### AIM OF THE TASK
Copy the records word for word, from the line containing "Question 7. An" (including that line) through the end of the records. Leave the pictures out.

________________________________________

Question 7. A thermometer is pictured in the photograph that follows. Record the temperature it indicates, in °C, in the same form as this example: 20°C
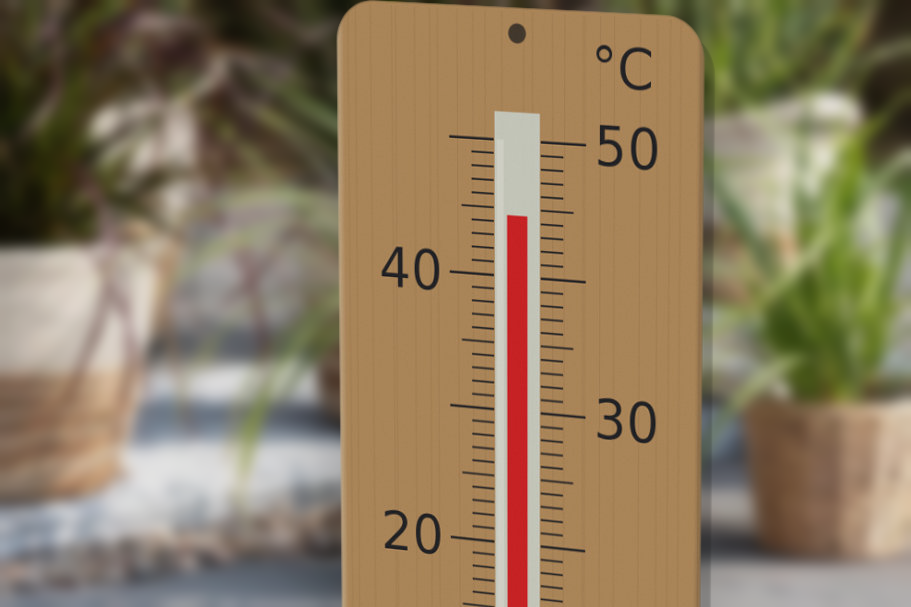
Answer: 44.5°C
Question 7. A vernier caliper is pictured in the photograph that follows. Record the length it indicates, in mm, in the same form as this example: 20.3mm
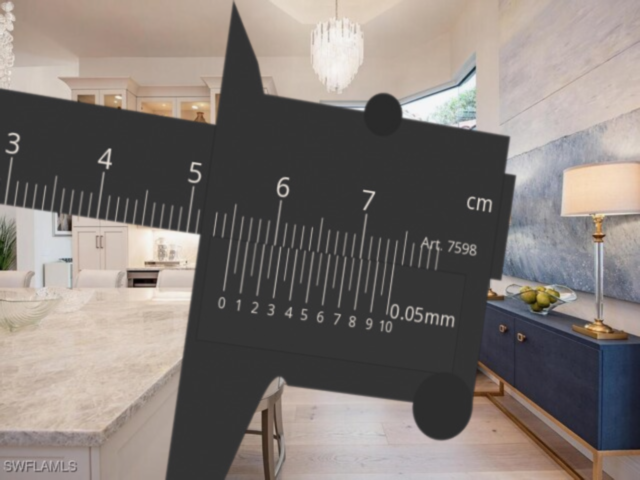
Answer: 55.0mm
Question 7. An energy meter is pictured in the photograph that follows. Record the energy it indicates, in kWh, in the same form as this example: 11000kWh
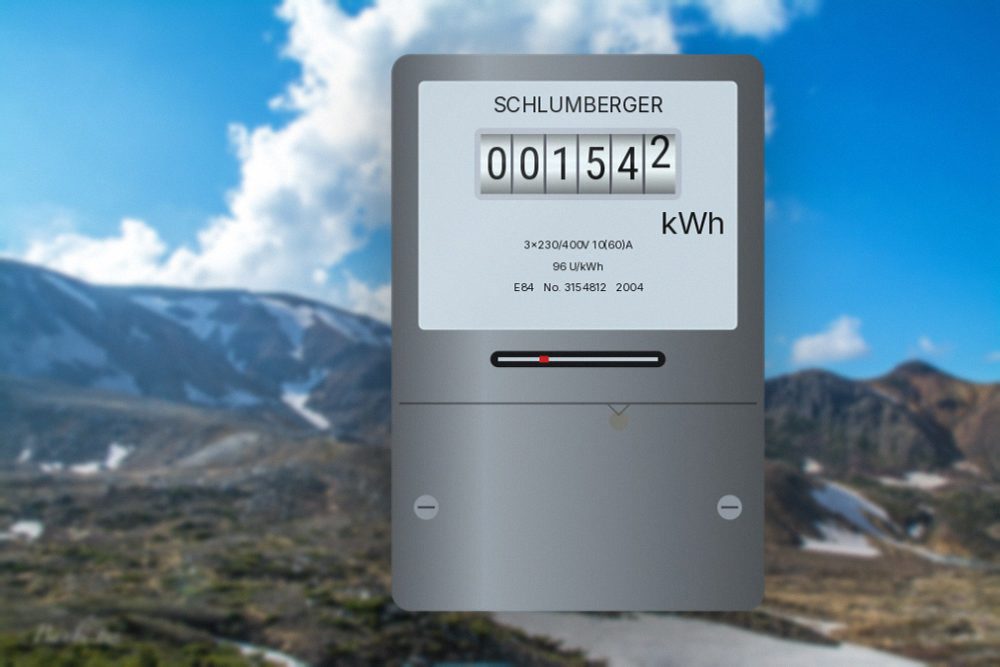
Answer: 1542kWh
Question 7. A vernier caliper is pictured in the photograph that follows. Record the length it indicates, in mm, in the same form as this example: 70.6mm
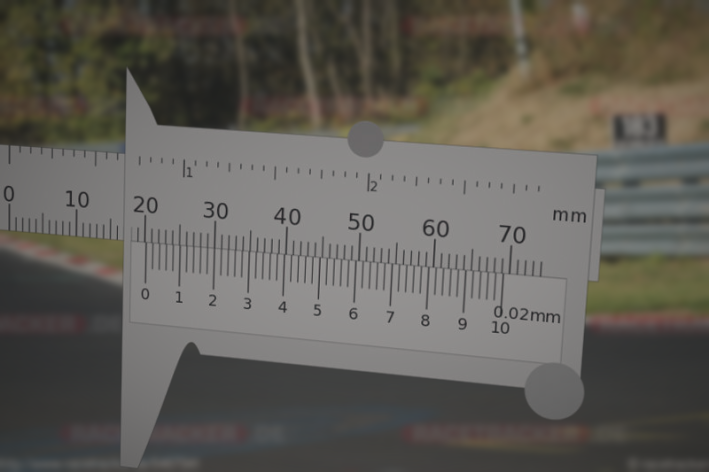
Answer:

________________________________________

### YOUR SOLUTION
Question 7. An energy meter is pictured in the photograph that follows. Record the energy it indicates, in kWh, in the same form as this example: 11000kWh
Answer: 1542kWh
Question 7. A vernier caliper is pictured in the photograph that follows. Record the length it indicates, in mm, in the same form as this example: 70.6mm
Answer:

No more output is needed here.